さまざまな役割をこなして、チームの勝利に貢献する熊谷


 熊谷敬宥が一軍昇格を果たしたのは、開幕から約1カ月後の4月25日。27日の巨人戦(甲子園)が今シーズン初出場だった。

 その一戦では、内野手登録ながら前川右京の守備固めとして左翼に入っている。本職はショートだが、出場機会があればどこでも守る準備はできている。

「常にアピールする気持ちを持ちながら……それに常に(チーム内の)競争なので結果を出すだけだと思っています」

 プロ8年目の29歳。ベンチスタートが多いが、本人はスキあらば出場するという姿勢で試合の戦況をにらみながら、ひたすら出番を待ち続ける。

 昨秋キャンプから「走塁はスライディングの速さ、守備は球際……」と明確なテーマを設定して臨んできたことが、シーズンでもそれを貫いてきた。

 ファームから上がってきた4月下旬から代走、守備固めを繰り返した。ショート、レフトにも控えのライバルが多数いて、出場すれば結果が求められる。

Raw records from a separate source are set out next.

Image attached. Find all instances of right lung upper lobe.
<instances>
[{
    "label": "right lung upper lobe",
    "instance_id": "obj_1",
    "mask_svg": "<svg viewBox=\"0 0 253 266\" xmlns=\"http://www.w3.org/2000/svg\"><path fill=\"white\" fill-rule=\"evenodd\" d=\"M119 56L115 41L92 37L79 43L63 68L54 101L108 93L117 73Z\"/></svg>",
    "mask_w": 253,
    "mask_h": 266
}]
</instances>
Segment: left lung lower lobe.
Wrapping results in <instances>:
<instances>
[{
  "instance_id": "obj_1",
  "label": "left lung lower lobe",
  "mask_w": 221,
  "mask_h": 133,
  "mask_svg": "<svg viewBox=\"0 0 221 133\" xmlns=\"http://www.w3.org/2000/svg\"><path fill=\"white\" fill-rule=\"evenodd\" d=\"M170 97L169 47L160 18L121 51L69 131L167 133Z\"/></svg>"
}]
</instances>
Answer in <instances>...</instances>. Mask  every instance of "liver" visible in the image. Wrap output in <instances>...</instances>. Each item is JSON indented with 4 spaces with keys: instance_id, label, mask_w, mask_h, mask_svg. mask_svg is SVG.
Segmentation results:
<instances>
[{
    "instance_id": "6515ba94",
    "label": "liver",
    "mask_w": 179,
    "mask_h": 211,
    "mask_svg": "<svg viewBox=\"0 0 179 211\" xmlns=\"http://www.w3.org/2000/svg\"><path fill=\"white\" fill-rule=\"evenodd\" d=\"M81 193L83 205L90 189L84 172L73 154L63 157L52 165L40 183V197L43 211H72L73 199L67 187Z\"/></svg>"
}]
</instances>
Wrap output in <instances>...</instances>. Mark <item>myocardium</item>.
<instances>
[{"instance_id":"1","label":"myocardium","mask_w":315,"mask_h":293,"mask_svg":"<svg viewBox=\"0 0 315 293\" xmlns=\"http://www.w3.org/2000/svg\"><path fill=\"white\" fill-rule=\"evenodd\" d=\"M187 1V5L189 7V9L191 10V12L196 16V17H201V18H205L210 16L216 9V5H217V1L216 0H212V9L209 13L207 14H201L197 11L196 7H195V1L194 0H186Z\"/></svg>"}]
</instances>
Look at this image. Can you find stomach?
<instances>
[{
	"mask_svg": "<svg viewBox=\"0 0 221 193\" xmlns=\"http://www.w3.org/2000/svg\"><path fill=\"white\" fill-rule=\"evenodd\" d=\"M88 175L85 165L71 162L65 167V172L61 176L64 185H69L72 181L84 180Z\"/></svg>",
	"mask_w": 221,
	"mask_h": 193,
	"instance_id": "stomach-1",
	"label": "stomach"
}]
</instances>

「自分があの立場だったらどうするかとか、いつも考えています。例えば大山(大山悠輔)さんのところで代走に出たら、状況を見て、また次はどう動くかとかね」

 貴重なユーティリティーだが、そのうち続けざまスタメンに名前が載るようになった。中日の新人・金丸夢斗からしぶとくヒットを打つなど粘り強さを発揮してきた。

 藤川球児監督が「現役が終わるまで、いつでもチャンスはある」と語ったように評価は高い。チームのラストスパートは、さらに存在感を示す舞台でもある。